Stocks you already know

Stocks aren't some abstract financial thing. They represent real companies you use every day:

Apple, Amazon, Microsoft, Coca-Cola, McDonald's, Nike, Google...

When you buy a stock in Apple, you literally own a tiny piece of Apple. If Apple makes a lot of money, your piece becomes worth more.


Types of stocks

Not all stocks behave the same:

Tech stocks — Companies like Apple or Microsoft that build technology. They can grow fast, but their prices often jump around a lot.

Growth stocks — Companies like Tesla or Amazon (in its early days) that are focused on growing quickly. High potential, but also high risk.

Stable stocks — Older companies like Coca-Cola or Nestlé. They grow slowly, but are more predictable. They often pay dividends — small cash payments to investors.

Three types of stocks compared: Tech stocks (fast growth, wild ride), Growth stocks (big potential, big risk), and Stable stocks (slow and steady, pays dividends)

Why picking individual stocks is hard

Here's the problem: nobody knows the future.

Even great companies can struggle. And even if you pick the right industry, you might pick the wrong company.

Example: picking the AI winner

You know AI is going to be huge. So you try to pick the winner:

  • Nvidia — makes AI chips
  • Microsoft — makes AI software
  • Google — makes AI tools
  • Tesla — makes AI robots
Illustration showing the difficulty of picking a single winning stock out of many competing companies

But who will still be winning in 10 years? Who will make a fatal mistake? What new company might appear out of nowhere?
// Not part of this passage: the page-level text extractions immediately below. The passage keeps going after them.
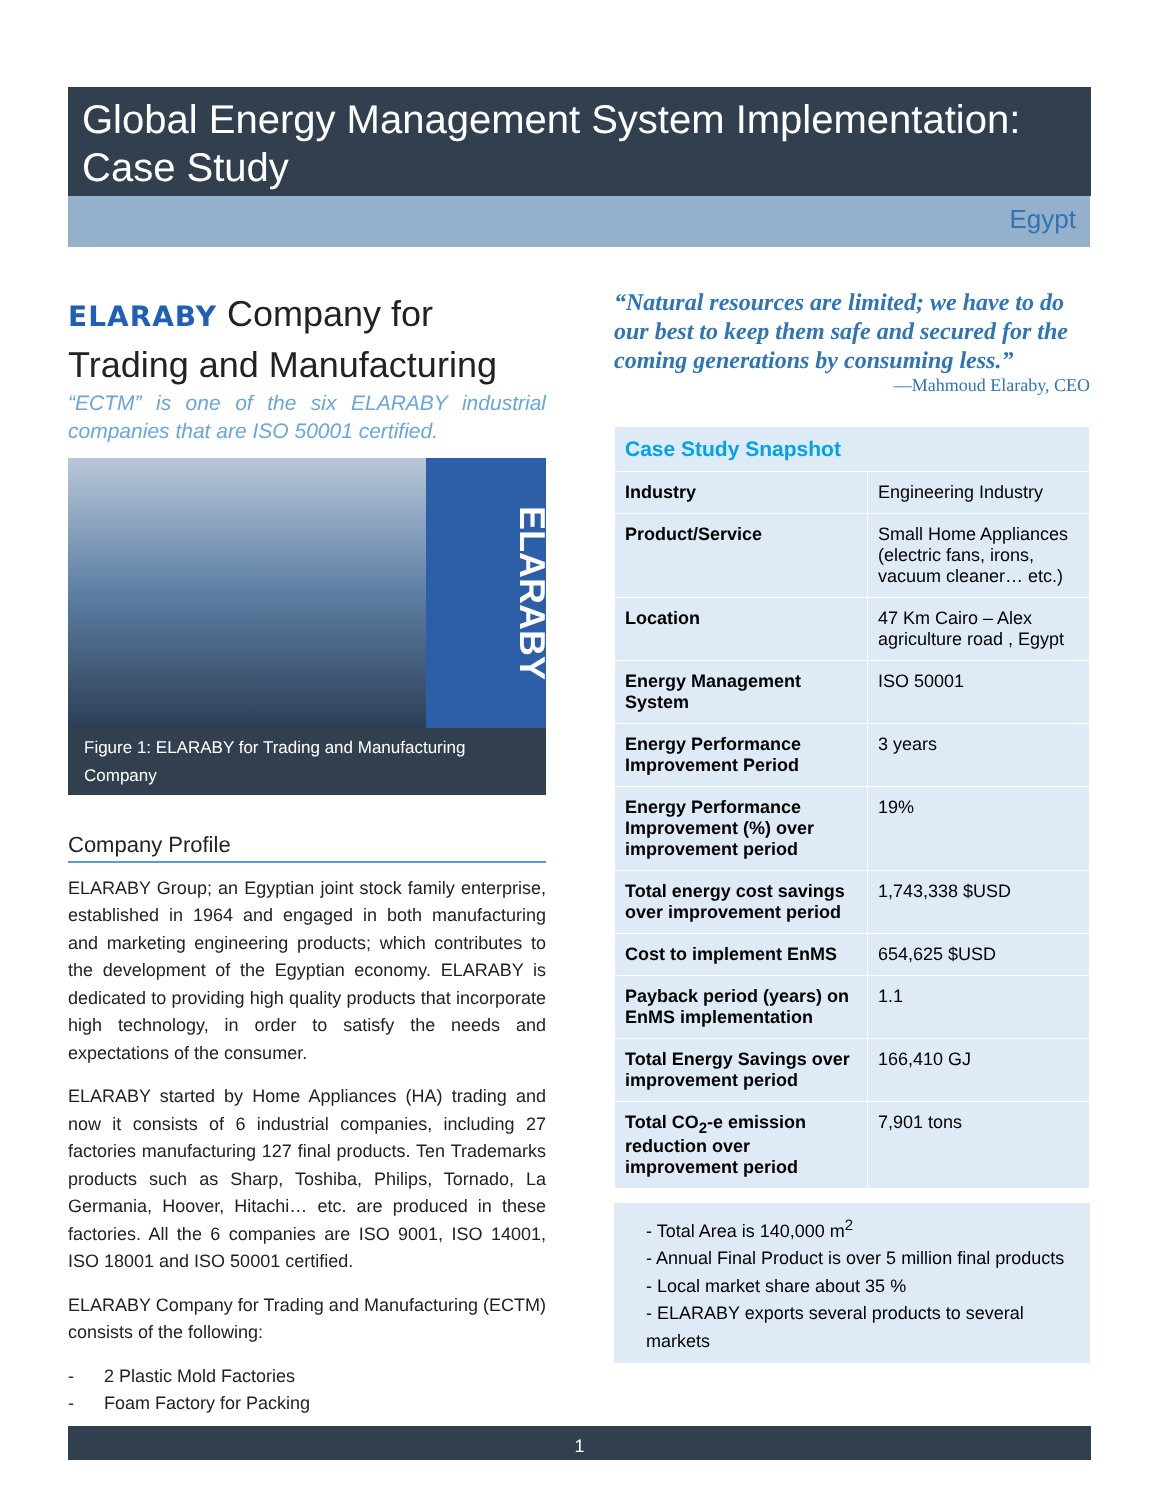Global Energy Management System Implementation:
Case Study
Egypt
ELARABY Company for Trading and Manufacturing
“ECTM” is one of the six ELARABY industrial companies that are ISO 50001 certified.
ELARABY
Figure 1: ELARABY for Trading and Manufacturing Company
Company Profile
ELARABY Group; an Egyptian joint stock family enterprise, established in 1964 and engaged in both manufacturing and marketing engineering products; which contributes to the development of the Egyptian economy. ELARABY is dedicated to providing high quality products that incorporate high technology, in order to satisfy the needs and expectations of the consumer.
ELARABY started by Home Appliances (HA) trading and now it consists of 6 industrial companies, including 27 factories manufacturing 127 final products. Ten Trademarks products such as Sharp, Toshiba, Philips, Tornado, La Germania, Hoover, Hitachi… etc. are produced in these factories. All the 6 companies are ISO 9001, ISO 14001, ISO 18001 and ISO 50001 certified.
ELARABY Company for Trading and Manufacturing (ECTM) consists of the following:
- 2 Plastic Mold Factories
- Foam Factory for Packing
“Natural resources are limited; we have to do our best to keep them safe and secured for the coming generations by consuming less.”
—Mahmoud Elaraby, CEO
| Case Study Snapshot | |
| --- | --- |
| Industry | Engineering Industry |
| Product/Service | Small Home Appliances (electric fans, irons, vacuum cleaner… etc.) |
| Location | 47 Km Cairo – Alex agriculture road , Egypt |
| Energy Management System | ISO 50001 |
| Energy Performance Improvement Period | 3 years |
| Energy Performance Improvement (%) over improvement period | 19% |
| Total energy cost savings over improvement period | 1,743,338 $USD |
| Cost to implement EnMS | 654,625 $USD |
| Payback period (years) on EnMS implementation | 1.1 |
| Total Energy Savings over improvement period | 166,410 GJ |
| Total CO<sub>2</sub>-e emission reduction over improvement period | 7,901 tons |
- Total Area is 140,000 m<sup>2</sup>
- Annual Final Product is over 5 million final products
- Local market share about 35 %
- ELARABY exports several products to several markets
1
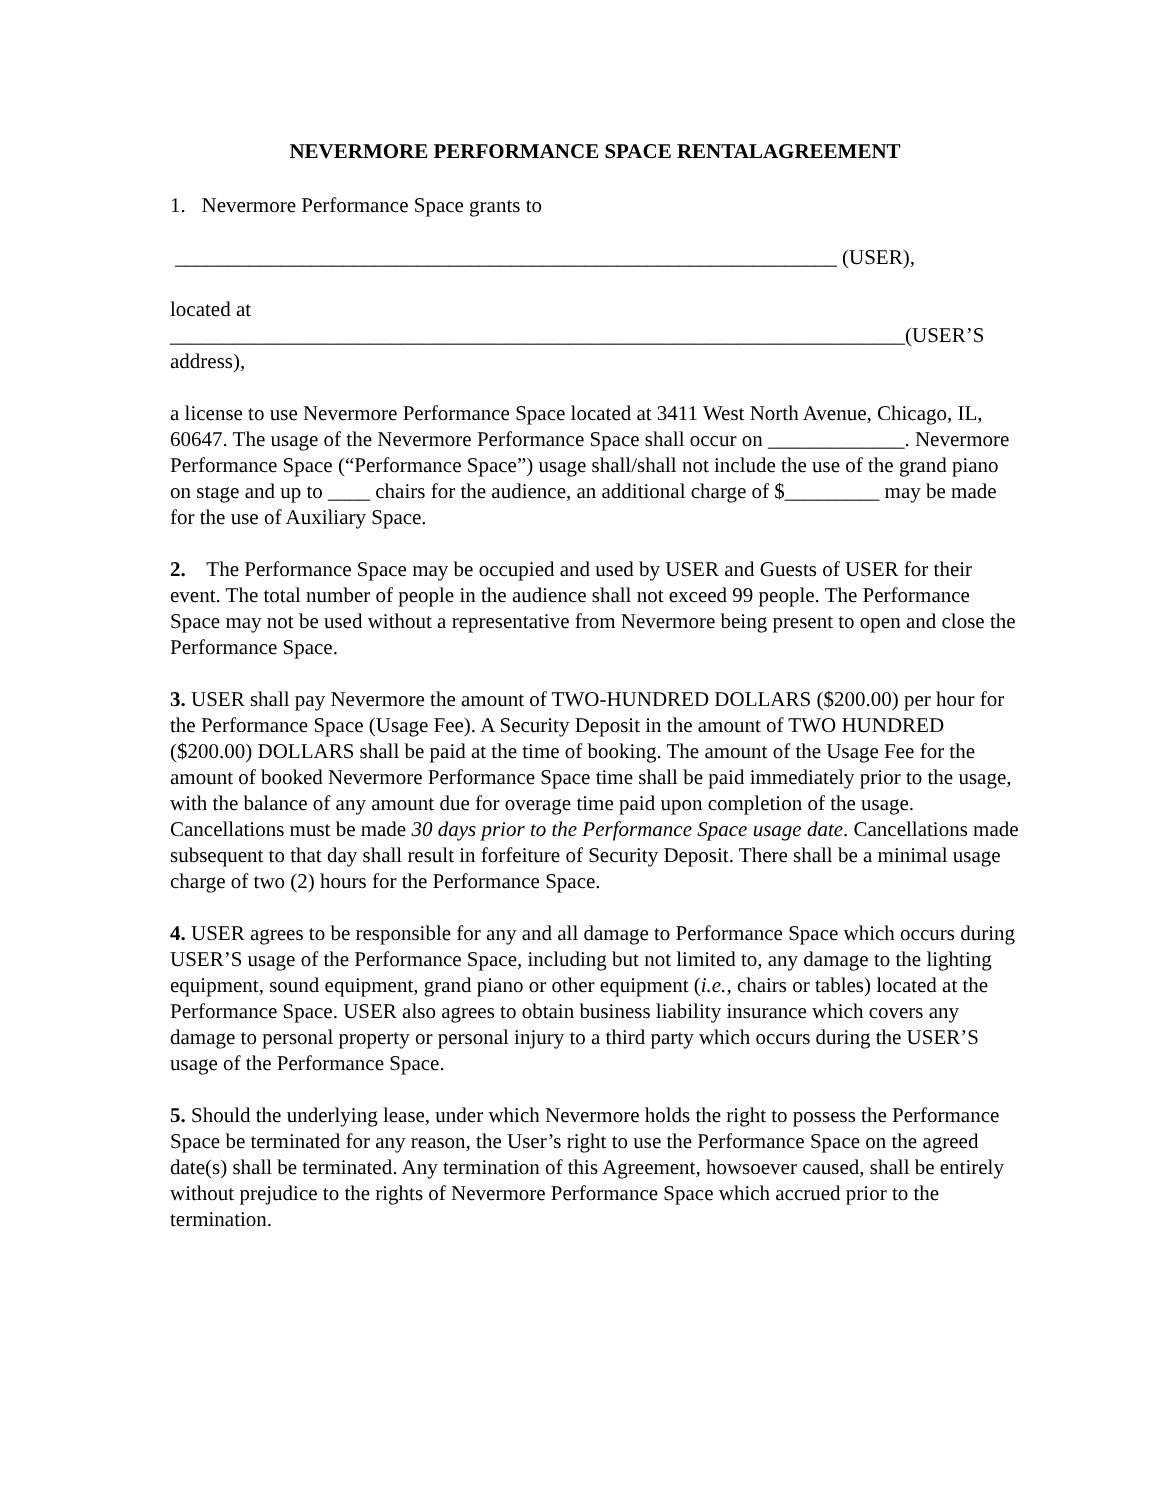NEVERMORE PERFORMANCE SPACE RENTALAGREEMENT
1. Nevermore Performance Space grants to
_______________________________________________________________ (USER),
located at
______________________________________________________________________(USER’S address),
a license to use Nevermore Performance Space located at 3411 West North Avenue, Chicago, IL, 60647. The usage of the Nevermore Performance Space shall occur on _____________. Nevermore Performance Space (“Performance Space”) usage shall/shall not include the use of the grand piano on stage and up to ____ chairs for the audience, an additional charge of $_________ may be made for the use of Auxiliary Space.
2. The Performance Space may be occupied and used by USER and Guests of USER for their event. The total number of people in the audience shall not exceed 99 people. The Performance Space may not be used without a representative from Nevermore being present to open and close the Performance Space.
3. USER shall pay Nevermore the amount of TWO-HUNDRED DOLLARS ($200.00) per hour for the Performance Space (Usage Fee). A Security Deposit in the amount of TWO HUNDRED ($200.00) DOLLARS shall be paid at the time of booking. The amount of the Usage Fee for the amount of booked Nevermore Performance Space time shall be paid immediately prior to the usage, with the balance of any amount due for overage time paid upon completion of the usage. Cancellations must be made 30 days prior to the Performance Space usage date. Cancellations made subsequent to that day shall result in forfeiture of Security Deposit. There shall be a minimal usage charge of two (2) hours for the Performance Space.
4. USER agrees to be responsible for any and all damage to Performance Space which occurs during USER’S usage of the Performance Space, including but not limited to, any damage to the lighting equipment, sound equipment, grand piano or other equipment (i.e., chairs or tables) located at the Performance Space. USER also agrees to obtain business liability insurance which covers any damage to personal property or personal injury to a third party which occurs during the USER’S usage of the Performance Space.
5. Should the underlying lease, under which Nevermore holds the right to possess the Performance Space be terminated for any reason, the User’s right to use the Performance Space on the agreed date(s) shall be terminated. Any termination of this Agreement, howsoever caused, shall be entirely without prejudice to the rights of Nevermore Performance Space which accrued prior to the termination.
Even experts get this wrong constantly. That's why picking one stock is like putting all your money on one horse.

Key takeaway

Stocks are pieces of real companies. The stock market is where they're traded. Prices are hard to predict, and emotions make it even harder. This is why most smart investors don't try to pick winners. Instead, they buy many companies at once — using something called an ETF.